**SELECTED EXCERPT**
Reverse the Guard Condition and Get Out Early

As I wrote in Get Out, there’s little to be gained by the flow of execution remaining inside a function body when the result is already known. In fact, it’s worth refactoring larger functions into smaller ones which return as soon as the result is known.

This has nothing to do with the efficiency of the compiler or runtime, and everything to do with the efficiency of a human reading that code.

Consider this snippet:

public boolean isAwesome(Person person) {
   if (person != null) {
       if (!person.isMadeOfLego()) {
           if (!person.isLame() && !person.isUnfriendly()) {
              return person.isAlive();
           }
           return false;
       } else {
           // everything is awesome if made of lego
           return true; 
       }
   }
   return false;
}

Four return statements, lots of indentation, what’s the algorithm here?

**DATASET CONTENT**

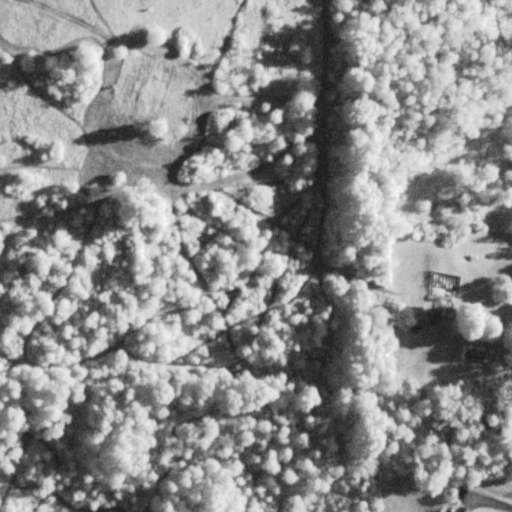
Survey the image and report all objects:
building: (404, 320)
road: (497, 503)
building: (441, 510)
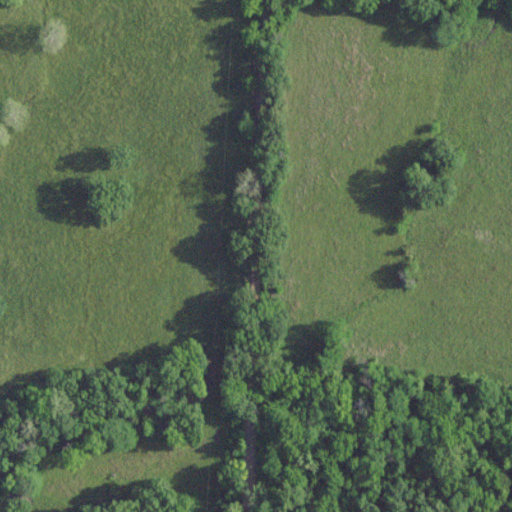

**TASK SET**
A. From the guard condition article, list every method the code snippet calls on the person object.
B. Answer these questions from the guard condition article, one per line:
(i) What earlier piece of writing does the author mention?
(ii) How many return statements does the author count in the snippet?
(iii) According to the comment in the code, what makes everything awesome?
C. In the guard condition article, why does the author say larger functions are worth refactoring into smaller ones that return as soon as the result is known?

**WORKED SOLUTIONS**
A.
- isMadeOfLego()
- isLame()
- isUnfriendly()
- isAlive()

B.
(i) Get Out
(ii) Four
(iii) Being made of lego

C. Once the result is known, little is gained by staying inside the function body. Returning early makes the code easier for a human to read; it has nothing to do with compiler or runtime efficiency.